The Times’ Jesse Drucker and Danny Hakim sum up the arrangement:

“The largest U.S. accounting firms have perfected a remarkably effective behind-the-scenes system to promote their interests in Washington. Their tax lawyers take senior jobs at the Treasury Department, where they write policies that are frequently favorable to their former corporate clients, often with the expectation that they will soon return to their old employers. The firms welcome them back with loftier titles and higher pay, according to public records reviewed by The New York Times and interviews with current and former government and industry officials.”

During the last four presidential administrations, the Times found at least 35 instances in which accounting executives took jobs in the Treasury’s tax policy office, the IRS or the Congressional Joint Committee on Taxation, and then returned to their old firms. In at least 16 of those cases, the returning tax specialists became partners at their firms.

Some tax experts say the system simply rewards work experience and seniority, but the Times analysis suggests that it contributes to the maintenance of a tax system that rewards the wealthy and well-connected.

Read the full New York Times report.

How Much It Takes to Be in the Top 1%

Democrats are in the middle of a major effort to raise taxes on the wealthiest Americans to help offset the cost of their proposed expansion of the social safety net. In light of Democrats’ effort, CNN’s Tami Luhby took a look at some key characteristics of today’s top 1%, including these three numbers:

* $540,000: That’s how much income it took to claim a spot among the top 1% in 2018, according to the IRS.

* 21%: The top 1% of earners claimed about 21% of all total adjusted gross income in 2018, with most of that income coming from capital gains and dividends, not labor.

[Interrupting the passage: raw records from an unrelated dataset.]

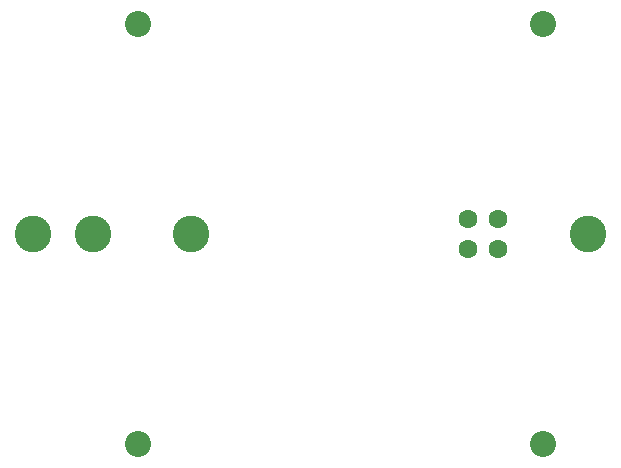
<source format=gbr>
G04 EAGLE Gerber X2 export*
%TF.Part,Single*%
%TF.FileFunction,Soldermask,Bot,1*%
%TF.FilePolarity,Negative*%
%TF.GenerationSoftware,Autodesk,EAGLE,8.6.0*%
%TF.CreationDate,2018-05-27T13:35:38Z*%
G75*
%MOMM*%
%FSLAX34Y34*%
%LPD*%
%AMOC8*
5,1,8,0,0,1.08239X$1,22.5*%
G01*
%ADD10C,3.101600*%
%ADD11C,2.201600*%
%ADD12C,1.601600*%


D10*
X88900Y349250D03*
X222250Y349250D03*
X558800Y349250D03*
X139700Y349250D03*
D11*
X520700Y527050D03*
X177800Y527050D03*
X520700Y171450D03*
X177800Y171450D03*
D12*
X482600Y336550D03*
X457200Y336550D03*
X457200Y361950D03*
X482600Y361950D03*
M02*

</source>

By comparison, the bottom 50% of taxpayers claimed about 11.6% of all total adjusted gross income.

* $615 billion: The top 1% paid about $615 billion in federal income taxes in 2018, which accounted for about 40% of all federal income taxes paid. The bottom half of the income distribution paid about 3% of federal income taxes that year.

Coronavirus Death Toll Surpasses 1918 Influenza Pandemic

The U.S. has now reported 675,446 deaths due to Covid-19, according to data from Johns Hopkins University, surpassing the estimated U.S. death toll from the 1918 influenza pandemic.

While there are many important differences between the two pandemics — in 1918, more young people were struck by the virus, in a population that was about a third the size — hitting the century-old milestone is a bit of a shock to some experts, given the availability of modern health treatments and the enormous federal response to the crisis.

“People were desperate for treatment measures in 1918. People were desperate for a vaccine,” historian Christopher McKnight Nichols of Oregon State University told ABC News.